2017-10-11
虹色のカラス (鈴木 浩一郎)
都会にひしめくサラリーマンやカップル、主婦たちを一瞬にして立ち往生させるゲリラ豪雨が今年は特に多かった。そんな豪雨も止んでしまえば今度は雲間から突き刺すような日差しが現れる。ふと、僕はその燦燦と降り注ぐ陽光の下で珍しい鳥を見た。ガードレールに降り立ったその鳥は黒い影のように見えたが、虹色の羽をもっていた。
その時初めて、カラスの羽が黒色ではないことを知った。
僕は大学生になって本(その大半は小説である)を読むようになった。本はまさしく言葉の宝庫だ。言葉は僕たちが他の動物との差別化を図るうえで欠かせない要素である。ちりばめられた数多くの言葉から、僕はある一冊の本に書かれたこんな言葉と出会った。
「真の贅沢というものは、ただ一つしかない、それは人間関係の贅沢だ。」
この言葉によって、僕は、何か自分の中にあった霧が一気に晴れていくような衝撃を覚えた。

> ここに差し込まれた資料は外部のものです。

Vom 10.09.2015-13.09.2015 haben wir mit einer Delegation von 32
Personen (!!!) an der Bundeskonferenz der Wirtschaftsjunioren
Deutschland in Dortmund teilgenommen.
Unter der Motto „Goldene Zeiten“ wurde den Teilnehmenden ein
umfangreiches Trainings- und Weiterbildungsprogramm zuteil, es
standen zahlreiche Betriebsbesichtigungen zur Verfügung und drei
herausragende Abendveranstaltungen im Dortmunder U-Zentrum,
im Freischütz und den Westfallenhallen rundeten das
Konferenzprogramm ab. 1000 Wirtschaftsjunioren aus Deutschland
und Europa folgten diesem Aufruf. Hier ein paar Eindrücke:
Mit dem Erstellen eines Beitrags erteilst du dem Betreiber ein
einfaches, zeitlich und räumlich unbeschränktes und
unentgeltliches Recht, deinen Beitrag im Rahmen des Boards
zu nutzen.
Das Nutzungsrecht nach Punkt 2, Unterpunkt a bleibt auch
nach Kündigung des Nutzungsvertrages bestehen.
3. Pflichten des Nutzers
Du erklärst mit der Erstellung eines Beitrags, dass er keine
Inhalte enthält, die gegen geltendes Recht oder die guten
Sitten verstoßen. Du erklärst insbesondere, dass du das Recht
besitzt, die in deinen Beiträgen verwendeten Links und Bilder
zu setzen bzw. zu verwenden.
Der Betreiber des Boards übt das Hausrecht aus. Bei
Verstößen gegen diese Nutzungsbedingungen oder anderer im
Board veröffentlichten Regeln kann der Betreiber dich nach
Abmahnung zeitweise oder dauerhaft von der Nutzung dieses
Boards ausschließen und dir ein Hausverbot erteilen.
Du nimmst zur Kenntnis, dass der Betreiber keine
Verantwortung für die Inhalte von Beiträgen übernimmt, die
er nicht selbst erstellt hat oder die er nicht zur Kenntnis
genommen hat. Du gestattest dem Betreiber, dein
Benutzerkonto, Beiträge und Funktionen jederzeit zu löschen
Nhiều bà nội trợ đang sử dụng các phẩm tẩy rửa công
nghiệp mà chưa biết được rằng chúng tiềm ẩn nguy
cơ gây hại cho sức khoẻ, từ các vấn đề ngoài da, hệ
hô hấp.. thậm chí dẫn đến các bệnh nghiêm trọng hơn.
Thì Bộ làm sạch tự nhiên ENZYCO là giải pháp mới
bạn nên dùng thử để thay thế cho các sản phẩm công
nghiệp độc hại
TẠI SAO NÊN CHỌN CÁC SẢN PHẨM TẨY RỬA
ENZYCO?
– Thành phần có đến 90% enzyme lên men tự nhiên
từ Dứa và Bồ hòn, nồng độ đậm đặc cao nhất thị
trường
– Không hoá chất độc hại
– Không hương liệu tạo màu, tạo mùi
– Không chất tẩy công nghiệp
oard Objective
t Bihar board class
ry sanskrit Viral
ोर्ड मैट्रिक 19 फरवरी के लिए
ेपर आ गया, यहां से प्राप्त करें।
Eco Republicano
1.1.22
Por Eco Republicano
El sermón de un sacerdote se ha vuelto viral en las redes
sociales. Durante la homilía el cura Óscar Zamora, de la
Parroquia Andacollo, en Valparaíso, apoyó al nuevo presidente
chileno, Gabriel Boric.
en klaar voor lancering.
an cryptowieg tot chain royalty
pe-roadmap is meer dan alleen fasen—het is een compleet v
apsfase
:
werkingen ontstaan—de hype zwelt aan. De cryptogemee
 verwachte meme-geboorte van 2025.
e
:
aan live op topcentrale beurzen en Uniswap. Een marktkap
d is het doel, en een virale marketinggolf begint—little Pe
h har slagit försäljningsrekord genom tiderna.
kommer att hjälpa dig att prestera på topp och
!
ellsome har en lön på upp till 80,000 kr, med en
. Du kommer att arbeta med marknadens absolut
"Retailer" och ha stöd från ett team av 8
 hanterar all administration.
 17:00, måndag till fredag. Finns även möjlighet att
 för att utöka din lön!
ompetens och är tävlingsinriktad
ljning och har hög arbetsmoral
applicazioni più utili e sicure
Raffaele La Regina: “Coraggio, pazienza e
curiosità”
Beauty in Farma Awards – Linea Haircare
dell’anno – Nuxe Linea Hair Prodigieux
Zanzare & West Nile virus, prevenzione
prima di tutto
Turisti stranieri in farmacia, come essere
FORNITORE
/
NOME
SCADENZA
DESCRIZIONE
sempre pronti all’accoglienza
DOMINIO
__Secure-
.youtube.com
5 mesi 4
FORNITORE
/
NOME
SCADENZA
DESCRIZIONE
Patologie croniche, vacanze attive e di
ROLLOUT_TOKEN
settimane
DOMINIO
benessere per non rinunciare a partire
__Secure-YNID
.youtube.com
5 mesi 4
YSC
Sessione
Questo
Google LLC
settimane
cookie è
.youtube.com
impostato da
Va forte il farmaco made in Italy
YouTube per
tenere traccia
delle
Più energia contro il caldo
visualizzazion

なるほど。だから僕はサッカーをしているのかもしれない。
・ゴールまでの道筋を逆算しながら戦術を組み立てる。
・繊細なドリブル、華麗なパス、豪快なシュートに陶酔する。
・目の前の相手との駆け引きに勝つ。
・これらすべてのためにただひたすらボールを追いかける。
サッカーの本然についてはおそらくこのようなことなのであろう。
しかし、ここから先はこれまでサッカーを続けてきた僕の主観的視点によるものであるが、サッカーの本質とは結局、
・隣にいる仲間と喜びを分かち合い、苦しみを共有すること。
・関わる全ての人の前に、考え、感じられることの共存があること。
にあると思う。
人と人のつながりが年を重ねるごとに複雑に絡み合い、これらが連鎖して人間関係の輪が構築されていく。競技人口や認知度等を鑑みると、これほどまでに贅沢なスポーツはないのではないか。
僕はやっとここまでたどり着き、この贅沢に気づくことができた。
これを書いている僕は今、大学四年生だ。そう、もうすぐ終わりを迎える。大学サッカーと、そしてサッカーとの別れが近づいている。
なぜか僕はキリスト教の大学へ進学した。おそらく僕以外の部員もこのような感じで入学していると思う。その経緯はさておき、キリスト教と密接に関わる生活は四年間でほとんどなかった。これではせっかくの新しい宗教文化を一瞬にして忘れてしまいそうである。そこで、最後にヨハネによる福音書の第十二章二十四節にある言葉を残そうと思う。
「一粒の麦が地に落ちて死ななければ、それはただ一粒のままである。しかし、もし死んだなら、豊かに実を結ぶようになる。」
僕たち四年生はここにあるような一粒の麦だ。ただ何となく、特に何もせずして過ごせばそこには形だけの存在しか残らない。一方で自分の持っている力を惜しまず出し切り、胸を張ってやり遂げたといえるほど尽力した時、そこには多くの人たち(ここでは観ている人すべて)の心に感動や憧憬が引き継がれていく。それは決して形だけの存在ではない。ただ一粒の麦であるか、豊かに実を結ぶ麦であるか。とにかく、残り数か月という限られた時間でやるしかない。
カラスが虹色に見えたのは羽の表面に構造色を持つためであるそうだ。構造色とは光の波長あるいはそれ以下の微細構造による発色現象のことだ。動物園で目を引く孔雀も同じく構造色を持つ鳥である。
孔雀のあの羽は単に美しさを表すためではなく、求愛行動のためであるという。つながりを求め、実を結ぼうとする孔雀の目的は、目で見て美しいと思わせるさらに一歩先にあるのだ。それは五感を越えた、第六感によって、気づくことができるのかもしれない。